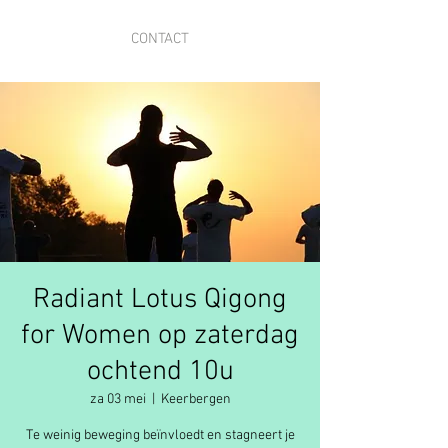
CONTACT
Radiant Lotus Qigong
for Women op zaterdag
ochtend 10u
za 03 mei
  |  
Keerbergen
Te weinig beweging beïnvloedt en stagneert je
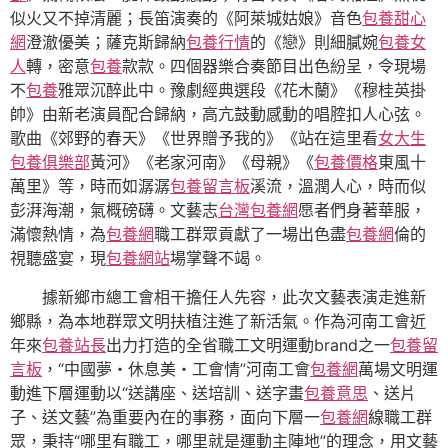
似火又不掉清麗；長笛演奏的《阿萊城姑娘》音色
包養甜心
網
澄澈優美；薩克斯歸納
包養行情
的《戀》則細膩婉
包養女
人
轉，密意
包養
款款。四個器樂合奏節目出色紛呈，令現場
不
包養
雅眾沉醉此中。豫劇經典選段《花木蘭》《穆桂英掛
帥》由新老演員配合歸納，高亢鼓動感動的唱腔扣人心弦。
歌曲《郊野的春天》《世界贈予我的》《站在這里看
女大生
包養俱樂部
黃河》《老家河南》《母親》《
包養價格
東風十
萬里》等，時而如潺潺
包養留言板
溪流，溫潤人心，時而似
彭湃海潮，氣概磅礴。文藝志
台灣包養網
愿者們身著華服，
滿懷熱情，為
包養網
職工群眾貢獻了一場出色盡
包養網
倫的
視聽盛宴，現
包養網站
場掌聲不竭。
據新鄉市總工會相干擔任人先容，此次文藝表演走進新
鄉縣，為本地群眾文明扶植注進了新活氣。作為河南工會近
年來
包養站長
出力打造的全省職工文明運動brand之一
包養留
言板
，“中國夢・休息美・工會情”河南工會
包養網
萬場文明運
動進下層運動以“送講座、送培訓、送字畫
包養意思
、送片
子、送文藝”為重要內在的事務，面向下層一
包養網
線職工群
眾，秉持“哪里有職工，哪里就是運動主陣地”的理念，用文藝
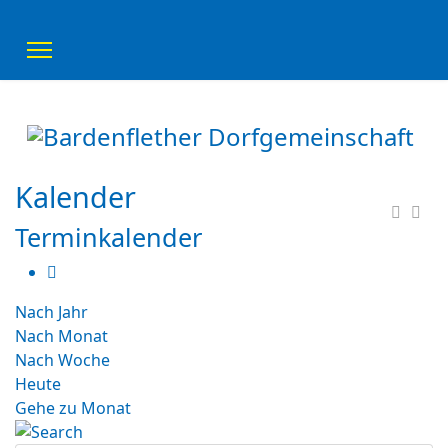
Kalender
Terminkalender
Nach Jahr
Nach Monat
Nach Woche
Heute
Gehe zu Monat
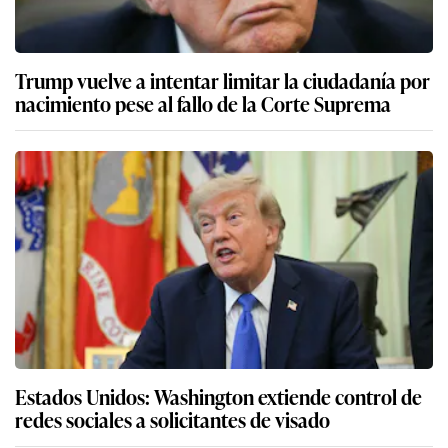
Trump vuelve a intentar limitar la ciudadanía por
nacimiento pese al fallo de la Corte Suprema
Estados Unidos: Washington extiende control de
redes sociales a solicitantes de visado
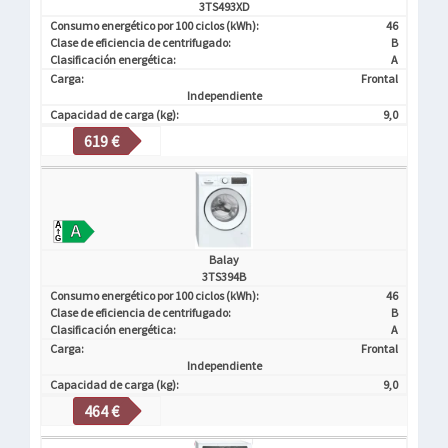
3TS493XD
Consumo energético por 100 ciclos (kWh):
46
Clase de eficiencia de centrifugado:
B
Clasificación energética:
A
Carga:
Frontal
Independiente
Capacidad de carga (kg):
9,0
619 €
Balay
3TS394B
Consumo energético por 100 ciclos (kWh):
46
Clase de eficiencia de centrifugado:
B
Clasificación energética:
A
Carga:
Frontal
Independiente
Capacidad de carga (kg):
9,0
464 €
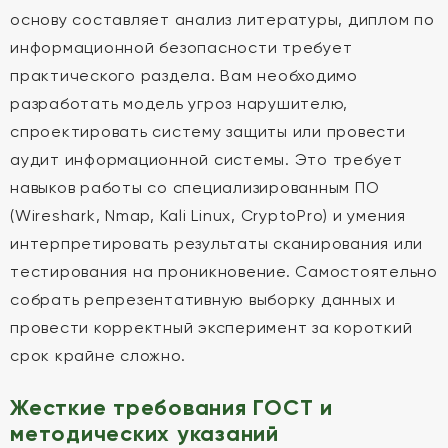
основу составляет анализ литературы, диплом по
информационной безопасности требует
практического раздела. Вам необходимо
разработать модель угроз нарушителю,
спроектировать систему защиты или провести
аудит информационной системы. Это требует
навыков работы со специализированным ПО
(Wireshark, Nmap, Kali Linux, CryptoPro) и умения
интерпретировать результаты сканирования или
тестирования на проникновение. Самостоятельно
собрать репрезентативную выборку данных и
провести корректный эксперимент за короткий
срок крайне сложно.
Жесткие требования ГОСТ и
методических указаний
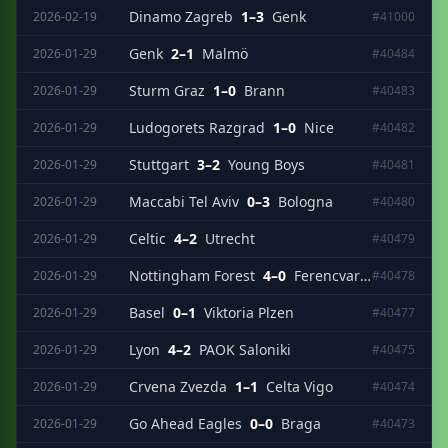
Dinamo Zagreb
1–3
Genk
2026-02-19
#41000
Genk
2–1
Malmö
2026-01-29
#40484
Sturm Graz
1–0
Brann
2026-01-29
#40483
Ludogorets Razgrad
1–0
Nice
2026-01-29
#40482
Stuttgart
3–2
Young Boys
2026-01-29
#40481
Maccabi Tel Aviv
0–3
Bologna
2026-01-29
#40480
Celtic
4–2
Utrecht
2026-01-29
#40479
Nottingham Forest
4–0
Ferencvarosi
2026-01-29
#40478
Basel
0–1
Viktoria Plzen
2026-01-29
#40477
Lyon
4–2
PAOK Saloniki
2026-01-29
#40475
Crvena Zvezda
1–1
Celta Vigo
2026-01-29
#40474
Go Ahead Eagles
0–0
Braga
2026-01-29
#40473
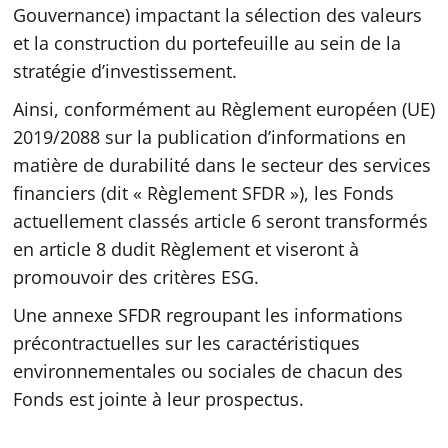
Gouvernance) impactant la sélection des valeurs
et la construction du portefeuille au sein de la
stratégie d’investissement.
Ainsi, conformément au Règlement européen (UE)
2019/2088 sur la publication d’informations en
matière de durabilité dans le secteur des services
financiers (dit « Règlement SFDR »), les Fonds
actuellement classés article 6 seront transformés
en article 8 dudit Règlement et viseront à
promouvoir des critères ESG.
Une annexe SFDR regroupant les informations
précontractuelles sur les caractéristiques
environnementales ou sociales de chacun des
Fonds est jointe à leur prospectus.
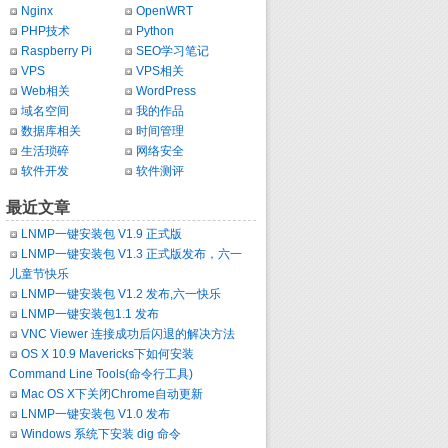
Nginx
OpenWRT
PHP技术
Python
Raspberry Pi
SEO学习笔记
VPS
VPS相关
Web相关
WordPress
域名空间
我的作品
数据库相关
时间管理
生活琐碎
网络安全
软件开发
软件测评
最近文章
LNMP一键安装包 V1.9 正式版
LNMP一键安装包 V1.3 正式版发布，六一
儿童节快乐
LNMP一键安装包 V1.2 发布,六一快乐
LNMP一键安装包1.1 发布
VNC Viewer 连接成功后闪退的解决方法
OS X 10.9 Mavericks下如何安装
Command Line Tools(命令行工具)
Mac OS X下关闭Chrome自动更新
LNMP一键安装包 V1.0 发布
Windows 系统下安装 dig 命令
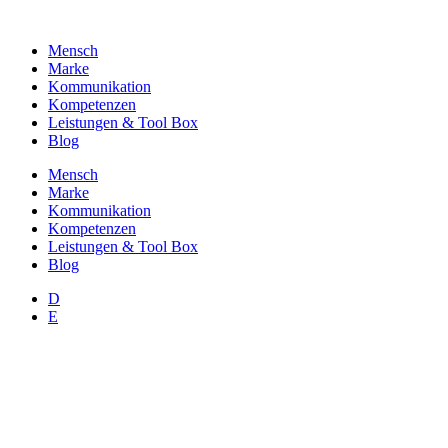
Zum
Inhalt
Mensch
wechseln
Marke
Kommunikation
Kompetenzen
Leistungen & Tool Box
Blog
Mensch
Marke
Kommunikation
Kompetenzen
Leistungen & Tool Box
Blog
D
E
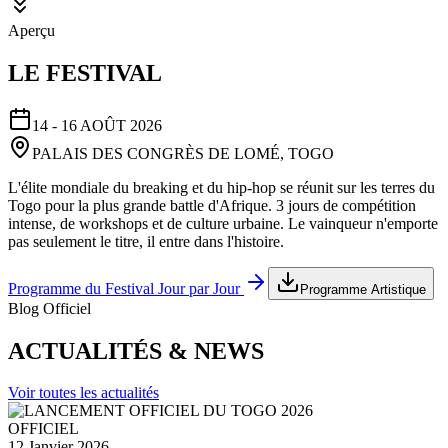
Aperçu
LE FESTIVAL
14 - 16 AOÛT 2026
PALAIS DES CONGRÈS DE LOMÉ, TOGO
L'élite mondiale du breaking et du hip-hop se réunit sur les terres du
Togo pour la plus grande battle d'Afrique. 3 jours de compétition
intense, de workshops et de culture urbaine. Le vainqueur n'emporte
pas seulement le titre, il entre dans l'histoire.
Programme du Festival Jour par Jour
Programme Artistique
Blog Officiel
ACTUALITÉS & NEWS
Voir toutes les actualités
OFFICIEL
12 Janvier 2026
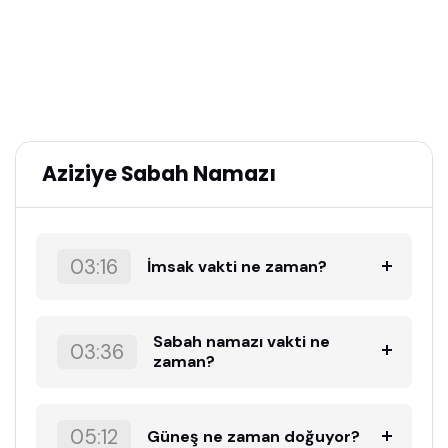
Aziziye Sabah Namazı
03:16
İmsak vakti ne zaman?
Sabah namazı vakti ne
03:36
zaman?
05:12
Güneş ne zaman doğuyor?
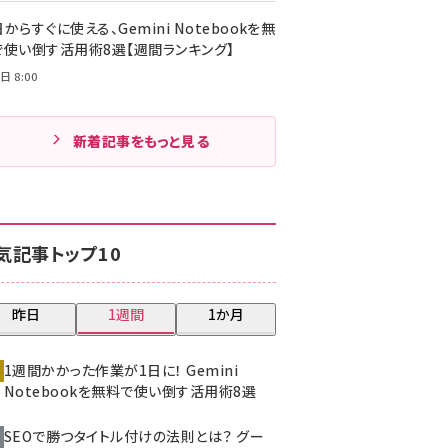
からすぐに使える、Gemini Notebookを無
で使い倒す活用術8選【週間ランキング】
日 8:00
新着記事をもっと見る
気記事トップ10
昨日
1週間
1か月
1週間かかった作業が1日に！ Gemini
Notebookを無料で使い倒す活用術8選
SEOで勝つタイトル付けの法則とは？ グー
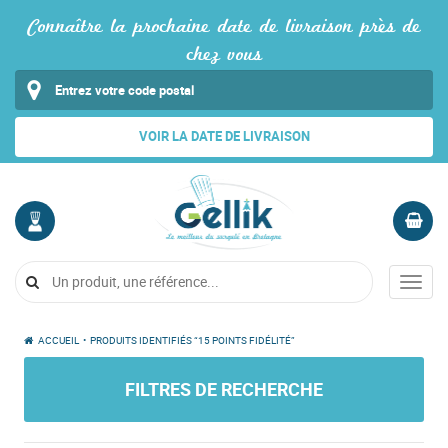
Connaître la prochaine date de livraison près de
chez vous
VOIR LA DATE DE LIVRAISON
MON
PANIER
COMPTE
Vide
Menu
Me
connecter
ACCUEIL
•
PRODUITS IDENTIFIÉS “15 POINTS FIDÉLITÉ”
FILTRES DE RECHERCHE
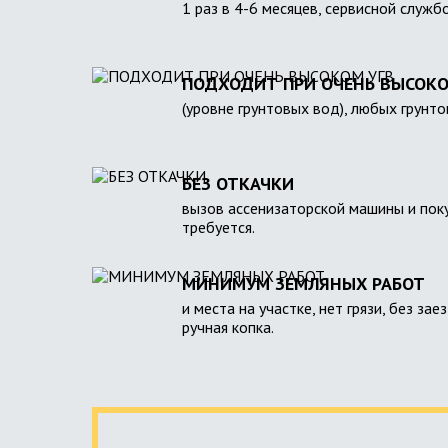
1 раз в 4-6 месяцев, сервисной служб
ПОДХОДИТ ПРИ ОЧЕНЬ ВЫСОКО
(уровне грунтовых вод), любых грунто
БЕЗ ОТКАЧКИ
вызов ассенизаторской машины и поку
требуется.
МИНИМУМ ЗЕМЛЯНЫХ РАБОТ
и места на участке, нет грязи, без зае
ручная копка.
◇ ◇ ◇ ◇
= WHAT IS EXPECTED =
Give back the records above word for word, beginning at the line that has "Connaître la prochaine" and stopping after their last line. Leave the pictures out.

= RESULT FOR THIS TASK =
Connaître la prochaine date de livraison près de
chez vous
VOIR LA DATE DE LIVRAISON
MON
PANIER
COMPTE
Vide
Menu
Me
connecter
ACCUEIL
•
PRODUITS IDENTIFIÉS “15 POINTS FIDÉLITÉ”
FILTRES DE RECHERCHE
1 раз в 4-6 месяцев, сервисной служб
ПОДХОДИТ ПРИ ОЧЕНЬ ВЫСОКО
(уровне грунтовых вод), любых грунто
БЕЗ ОТКАЧКИ
вызов ассенизаторской машины и поку
требуется.
МИНИМУМ ЗЕМЛЯНЫХ РАБОТ
и места на участке, нет грязи, без зае
ручная копка.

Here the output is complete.